I freely admit that casual clothes are not my speciality. There’s less to know, really, than about tailoring and formal dress, and it’s easier to do to a passable level. The areas that are saturated with insider knowledge, like denim and trainers, have never held that much appeal for me. Too far removed from tailoring. Too hard to combine well with a good blazer.
However, there are times when I have little choice but to think about what casual clothes to wear. One of those is when the temperature just gets too hot for trousers. We’re getting to that point in the UK: it’s been hot now and again for a few weeks; there was one week in May when it was scorching for five days straight; and sometime in July you know the sun’s just going to kick into overdrive.
I’m happy to wear shorts in those circumstances (and when not at the office). I am not so classicly minded that I refuse to wear anything but long socks and long trousers all summer long. But I do think there is something to be learnt from tailoring when buying the right shorts.
When I was a kid everyone wore bermuda shorts – long, baggy, free-flowing. Today anyone that’s interested in fashion tends to go for ‘tailored’ shorts, an adjective stolen from high-street shirts that is just used to mean narrow. Problem is, narrow shorts of any length aren’t usually that flattering. Few men have thighs they are proud of, more often because they are too thin rather than too fat, and narrow shorts just emphasise this. They make slim legs look plain thin.

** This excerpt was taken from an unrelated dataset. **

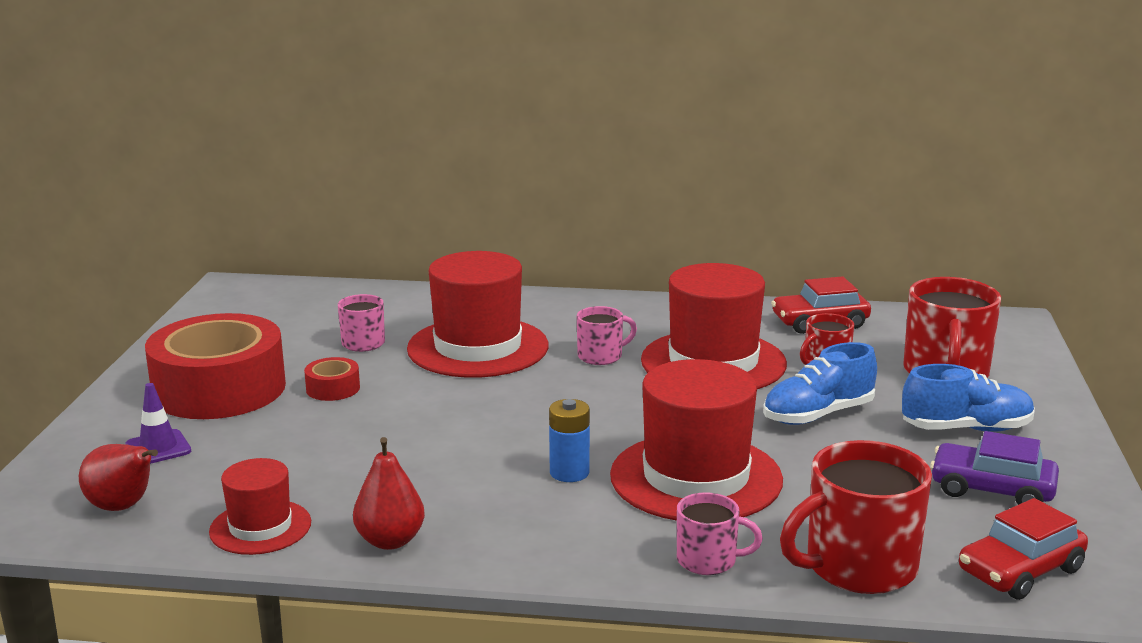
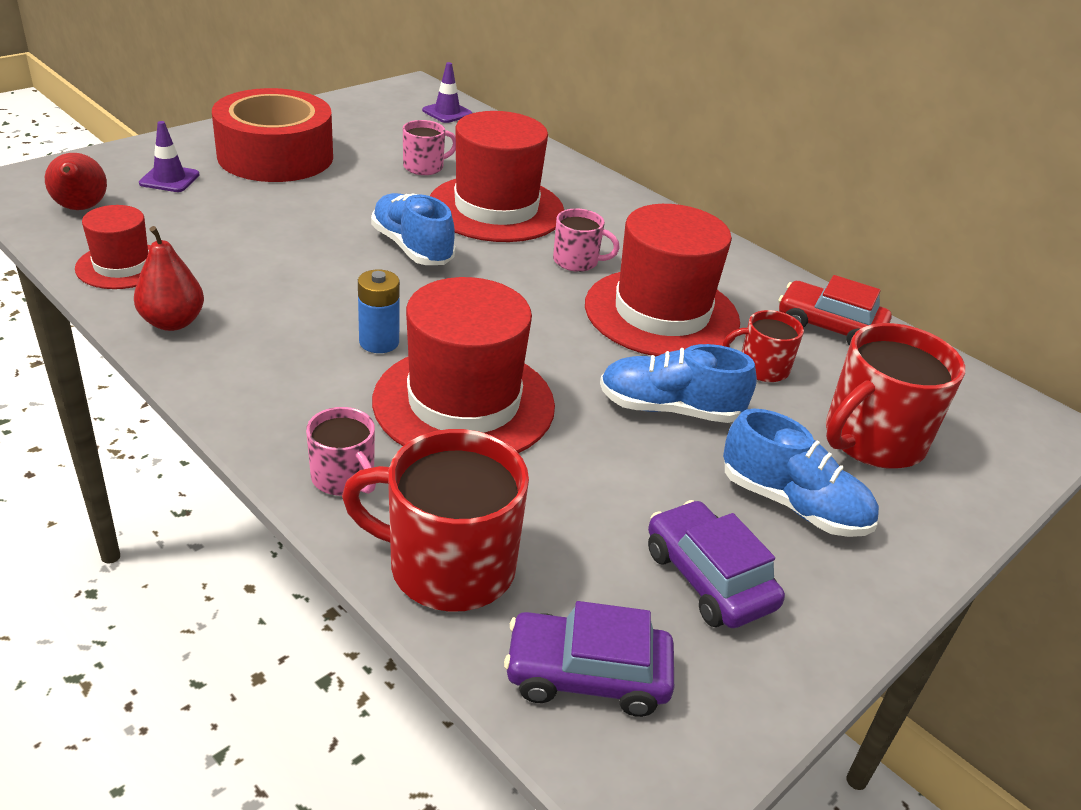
camera: 35 degrees right, 15 degrees up
red tape [304,357,360,401] -> none
red car [959,498,1088,600] -> purple car [504,601,674,717]
none -> blue shoe [371,193,455,265]
none -> purple traffic cone [422,62,472,123]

No one would ever make suit trousers that were that thin to the knee. So why make shorts that way? Trust me, tailors know how to flatter a very unflattering leg. Suit trousers may be that thin at the ankle, but never at the knee where the tailor knows more room is needed to be able to flex properly.
If shorts are to be thin, a tailor pointed out to me, they should be short too. They need to be mid-thigh rather than to the knee. Because then there is no problem with flexing and no narrowness to the shape. They are still ‘fitted’ or ‘tailored’ as there is little excess cloth, but there’s no need to make slim legs look like drainpipes.
So this is my rule of thumb for you: the slimmer you want your shorts to be, the shorter they should be too. The middle-aged Italians you may see on the cobbles of San Remo know this well. Or at least, it’s built into their culture enough that they don’t have to know it.
Slim shirts and slim polo shirts do not work with wide shorts. Unless you are trying to replicate the Oxford bags look and deliberately exaggerate your proportions (which, my uncanny psychic sense tells me you are not), keep your shorts in a similar silhouette to the rest of your clothes (which, if you are reading this, is probably more fitted than those that don’t).
There’s a few nice, simple pairs at American Apparel. Keep them short and classic.